Through stimulation of the auricle of the external ear, auriculotherapy aims to alleviate health conditions in other parts of the body. For instance, for lung cancer patients, a probe is used to apply a small electrical current to a specific point on the ear that corresponds to a point in the lung. This aims to help reduce shortness of breath and help patients take deep cleansing breaths with less pain.
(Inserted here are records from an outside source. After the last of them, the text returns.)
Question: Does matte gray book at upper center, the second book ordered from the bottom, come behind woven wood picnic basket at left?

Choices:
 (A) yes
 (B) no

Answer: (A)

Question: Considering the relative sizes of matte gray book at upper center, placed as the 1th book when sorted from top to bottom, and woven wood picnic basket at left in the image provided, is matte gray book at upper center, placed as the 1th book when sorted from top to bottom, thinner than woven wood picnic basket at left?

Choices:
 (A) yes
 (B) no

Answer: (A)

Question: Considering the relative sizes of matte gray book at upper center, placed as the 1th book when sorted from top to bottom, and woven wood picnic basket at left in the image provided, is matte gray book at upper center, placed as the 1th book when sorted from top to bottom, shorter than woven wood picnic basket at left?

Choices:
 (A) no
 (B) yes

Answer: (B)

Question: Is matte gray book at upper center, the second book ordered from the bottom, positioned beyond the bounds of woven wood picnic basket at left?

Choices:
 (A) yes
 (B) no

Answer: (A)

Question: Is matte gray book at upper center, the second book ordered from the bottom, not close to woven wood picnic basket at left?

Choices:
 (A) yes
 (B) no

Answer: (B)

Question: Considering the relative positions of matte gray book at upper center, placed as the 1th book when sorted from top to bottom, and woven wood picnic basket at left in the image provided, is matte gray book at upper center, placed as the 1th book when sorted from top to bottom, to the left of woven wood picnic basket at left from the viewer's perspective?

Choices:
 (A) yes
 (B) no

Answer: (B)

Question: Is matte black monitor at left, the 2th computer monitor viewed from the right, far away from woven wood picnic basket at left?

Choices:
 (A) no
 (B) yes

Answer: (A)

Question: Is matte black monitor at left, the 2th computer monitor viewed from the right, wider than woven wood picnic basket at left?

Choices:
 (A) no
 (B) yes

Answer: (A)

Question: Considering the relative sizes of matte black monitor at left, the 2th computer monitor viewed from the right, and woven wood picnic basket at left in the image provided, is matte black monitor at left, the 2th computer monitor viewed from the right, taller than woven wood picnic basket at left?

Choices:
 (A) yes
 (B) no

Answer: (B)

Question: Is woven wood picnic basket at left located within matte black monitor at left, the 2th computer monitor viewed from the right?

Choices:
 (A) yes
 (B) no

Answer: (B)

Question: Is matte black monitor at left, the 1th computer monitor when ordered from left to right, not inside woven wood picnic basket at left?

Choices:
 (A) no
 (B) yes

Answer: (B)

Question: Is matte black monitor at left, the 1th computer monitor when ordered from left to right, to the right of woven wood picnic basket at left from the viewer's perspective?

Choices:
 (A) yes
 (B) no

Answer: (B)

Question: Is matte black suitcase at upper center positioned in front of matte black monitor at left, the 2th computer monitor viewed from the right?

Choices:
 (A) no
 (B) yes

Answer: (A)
Auriculotherapy may also help with other conditions, including loss of mobility, balance and coordination, nausea, vomiting, loss of appetite, hiccups, dry mouth, swallow dysfunction, dizziness, hearing loss, and fatigue.
ReBuilder
This method aims to improve peripheral neuropathy, a condition that causes pain, numbness, tingling, or loss of reflexes in different parts of the body. The technique involves an electronic stimulation to the area of peripheral neuropathy, such as the hands or feet, to increase tactile sensory and awareness.
Interactive Metronome
Using headphones and special hand and foot sensors, interactive metronome is a simple series of computer-generated “sounds” and feedback to measure a rhythmic beat and response to the millisecond. The goal is to increase concentration and improve balance, function, and cognition in a few short minutes and a few treatment sessions.